Behinderte ans Licht: Die im Dunkeln sieht man nicht

Gut 10 Prozent der Bevölkerung haben eine Behinderung. In der Öffentlichkeit und den Medien sind Menschen mit Behinderungen jedoch unterrepräsentiert.
Das hat gleich mehrere unterschiedliche Gründe. Teils liegen sie an den Lebensbedingungen der Betroffenen, teils an ihren Mitmenschen und zu einem geringeren Teil auch an den Einstellungen der behinderten Menschen selbst.
Bauliche Barrieren wie auch körperliche, gesundheitliche und andere Einschränkungen schließen Menschen mit einer Behinderung häufig von der Teilnahme am gesellschaftlichen Leben aus. Diese Barrieren erweisen sich als umso schwieriger, je qualifizierter die angestrebten Aktivitäten sind. Findet man in den meisten Städgten noch rollstuhltaugliche Räumlichkeiten oder Toiletten, so mögen Fernseh- und Hörfunkstudios, Bühnen und Garderoben von Konzert- und Veranstaltungssälen oder Festivals vielleicht häufiger den Anforderungen an eine barrierefreie Nutzung nicht oder zumindest nicht vollständig entsprechen.
Hinzu kommen Barrieren in vielen Köpfen. Berührungsängste und die Furcht vor erhöhtem Aufwand mögen manche Veranstalter davon abhalten, behinderte Künstlerinnen oder künstler, Referentinnen oder Diskutanten einzuladen. Wenn eine nichtbehinderte Person zur Verfügung steht, spart ihnen das vermeintlich viel Kopfzerbrechen und Engagement.
Dabei dürfte ein Großteil dieser Befürchtungen überzogen sein. Oft stellt sich heraus, dass Barrieren mit einfachen Mitteln zu überwinden und die Berührungsängste im Vorfeld die Gestalt von Michael Endes „Scheinriesen“ angenommen haben, während die Realität sich hinterher viel entspannter darstellt. Wo ein Wille ist, ist auch ein Weg oder eine improvisierte Rampe.
Ein Hemmnis auf Seiten der Betroffenen ist die Tatsache, dass viele aufgrund ihrer Behinderung nicht so mobil sind wie die anderen. Für manche ist Reisen mit erhöhtem Aufwand und mitunter auch Stress verbunden.

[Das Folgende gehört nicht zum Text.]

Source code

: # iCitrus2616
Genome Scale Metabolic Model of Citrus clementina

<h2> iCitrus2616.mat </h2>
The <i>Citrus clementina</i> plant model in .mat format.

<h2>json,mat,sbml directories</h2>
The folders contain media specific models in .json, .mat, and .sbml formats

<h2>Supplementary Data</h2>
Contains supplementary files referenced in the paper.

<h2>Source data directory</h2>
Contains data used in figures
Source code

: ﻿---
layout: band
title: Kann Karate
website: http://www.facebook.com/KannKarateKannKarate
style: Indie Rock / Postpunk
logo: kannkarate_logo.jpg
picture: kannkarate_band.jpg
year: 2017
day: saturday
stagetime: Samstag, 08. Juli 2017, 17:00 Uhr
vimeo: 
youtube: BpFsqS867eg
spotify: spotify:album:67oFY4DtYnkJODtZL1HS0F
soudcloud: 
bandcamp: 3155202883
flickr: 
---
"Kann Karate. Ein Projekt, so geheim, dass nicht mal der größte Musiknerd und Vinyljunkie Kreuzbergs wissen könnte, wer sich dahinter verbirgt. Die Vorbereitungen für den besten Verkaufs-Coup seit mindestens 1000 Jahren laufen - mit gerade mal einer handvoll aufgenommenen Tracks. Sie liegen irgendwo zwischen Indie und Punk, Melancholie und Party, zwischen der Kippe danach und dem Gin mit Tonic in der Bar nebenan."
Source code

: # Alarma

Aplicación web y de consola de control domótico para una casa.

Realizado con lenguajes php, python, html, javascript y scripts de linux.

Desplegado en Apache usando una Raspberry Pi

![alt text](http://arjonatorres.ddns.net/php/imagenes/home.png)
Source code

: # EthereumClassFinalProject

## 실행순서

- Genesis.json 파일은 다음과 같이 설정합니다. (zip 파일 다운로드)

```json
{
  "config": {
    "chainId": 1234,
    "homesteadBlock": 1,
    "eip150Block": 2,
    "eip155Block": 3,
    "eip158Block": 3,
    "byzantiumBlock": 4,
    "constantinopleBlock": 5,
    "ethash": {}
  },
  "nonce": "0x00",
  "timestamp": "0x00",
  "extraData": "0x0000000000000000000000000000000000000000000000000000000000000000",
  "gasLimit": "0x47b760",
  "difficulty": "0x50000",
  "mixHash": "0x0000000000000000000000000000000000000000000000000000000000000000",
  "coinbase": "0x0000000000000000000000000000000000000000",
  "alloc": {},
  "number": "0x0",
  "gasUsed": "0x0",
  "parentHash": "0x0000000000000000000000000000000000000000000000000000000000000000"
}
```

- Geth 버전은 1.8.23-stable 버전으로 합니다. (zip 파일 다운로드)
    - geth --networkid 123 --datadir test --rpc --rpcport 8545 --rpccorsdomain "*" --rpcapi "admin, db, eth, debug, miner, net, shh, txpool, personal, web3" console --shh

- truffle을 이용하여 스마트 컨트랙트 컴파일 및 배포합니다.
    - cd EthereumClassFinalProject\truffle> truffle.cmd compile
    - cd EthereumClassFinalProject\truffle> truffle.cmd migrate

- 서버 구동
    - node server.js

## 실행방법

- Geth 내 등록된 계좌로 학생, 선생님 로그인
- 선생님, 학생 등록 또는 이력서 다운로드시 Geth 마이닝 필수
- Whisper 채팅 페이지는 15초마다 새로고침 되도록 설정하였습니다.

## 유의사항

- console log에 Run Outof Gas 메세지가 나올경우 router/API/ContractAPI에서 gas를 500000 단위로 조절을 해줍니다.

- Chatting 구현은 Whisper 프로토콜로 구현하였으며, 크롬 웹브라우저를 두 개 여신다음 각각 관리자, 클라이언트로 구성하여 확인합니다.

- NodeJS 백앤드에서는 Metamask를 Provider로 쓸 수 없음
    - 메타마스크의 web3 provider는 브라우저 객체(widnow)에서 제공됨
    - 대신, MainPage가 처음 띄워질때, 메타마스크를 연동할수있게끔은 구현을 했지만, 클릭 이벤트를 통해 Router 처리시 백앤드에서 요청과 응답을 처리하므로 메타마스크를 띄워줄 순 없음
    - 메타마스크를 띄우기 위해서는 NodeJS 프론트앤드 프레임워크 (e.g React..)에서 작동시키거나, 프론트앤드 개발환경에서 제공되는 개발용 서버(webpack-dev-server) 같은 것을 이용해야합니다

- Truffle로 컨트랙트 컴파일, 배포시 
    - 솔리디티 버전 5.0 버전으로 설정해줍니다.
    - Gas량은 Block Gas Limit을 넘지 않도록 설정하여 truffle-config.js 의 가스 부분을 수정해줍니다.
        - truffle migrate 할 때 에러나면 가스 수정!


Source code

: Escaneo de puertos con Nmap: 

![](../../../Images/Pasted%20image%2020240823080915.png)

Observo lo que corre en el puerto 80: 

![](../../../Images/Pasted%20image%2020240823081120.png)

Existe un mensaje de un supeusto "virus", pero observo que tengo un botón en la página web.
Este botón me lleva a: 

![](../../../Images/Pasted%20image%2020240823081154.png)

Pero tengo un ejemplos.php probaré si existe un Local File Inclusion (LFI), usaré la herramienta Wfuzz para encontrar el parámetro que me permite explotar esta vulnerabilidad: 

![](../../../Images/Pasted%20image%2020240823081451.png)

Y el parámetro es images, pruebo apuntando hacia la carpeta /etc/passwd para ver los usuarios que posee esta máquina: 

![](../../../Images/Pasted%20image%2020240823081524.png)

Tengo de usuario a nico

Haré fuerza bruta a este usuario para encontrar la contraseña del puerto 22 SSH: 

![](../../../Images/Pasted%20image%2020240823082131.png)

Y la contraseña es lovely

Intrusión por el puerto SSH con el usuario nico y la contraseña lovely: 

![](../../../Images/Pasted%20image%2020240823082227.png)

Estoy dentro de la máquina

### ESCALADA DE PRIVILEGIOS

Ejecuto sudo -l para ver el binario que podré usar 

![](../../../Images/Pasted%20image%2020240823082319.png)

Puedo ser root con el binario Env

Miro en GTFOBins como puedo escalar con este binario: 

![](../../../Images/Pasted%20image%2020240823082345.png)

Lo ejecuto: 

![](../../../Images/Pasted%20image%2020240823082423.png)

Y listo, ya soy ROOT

Insofern meiden einige die unbekannte Umgebung, die anstrengende Fahrt oder die Übernachtung an unbekanntem Ort.
Manche Mitmenschen leiden auch an Berührungsängsten. Sie sind in Sorge, behinderte Menschen möglicherweise falsch anzusprechen oder zu behandeln. Aufgrund mangelnder Gewöhnung an Menschen mit Behinderungen wegen fehlender Inklusion meiden sie daher lieber diesen Kontakt mit dem Unbekannten.
Aber auch Betroffene selbst sind oft zu zurückhaltend, den angemessenen Platz in der Gesellschaft einzufordern. Dabei kann sich ihre Situation nur ändern, wenn viele Menschen mit Behinderungen selbstbewusst in die Öffentlichkeit treten und ihre Bedürfnisse dort artikulieren. Auch sie sollten sich nach Möglichkeit für Verbesserungen einsetzen und sich das nötige Wissen und die erforderlichen Fertigkeiten für einen Dialog in Medien, für Interviews und Veranstaltungen aneignen.
Natürlich ist nicht jede und jeder der geborene Kommunikator. Das gilt für alle Menschen ohne Ansehen ihrer gesundheitlichen und körperlichen Eigenschaften. Auch ist es wichtig, die Regeln erfolgreichen Kommunizierens möglichst genau zu kennen und zu beachten.
Aber diejenigen, die ihre Stärken entwickeln und der Gesellschaft zur Verfügung stellen möchten, sollten sich durch eine Behinderung nicht davon abhalten lassen. Menschen mit Behinderungen in allen Bereichen von Gesellschaft, Kultur, Politik und Medien wären gewiss eine Bereicherung. Zwar hat die Behindertenbewegung hier schon viel erreicht, aber gerade angesichts der schleichenden Vergiftung des politischen Klimas müssen mehr behinderte Menschen sichtbarer in die Öffentlichkeit treten.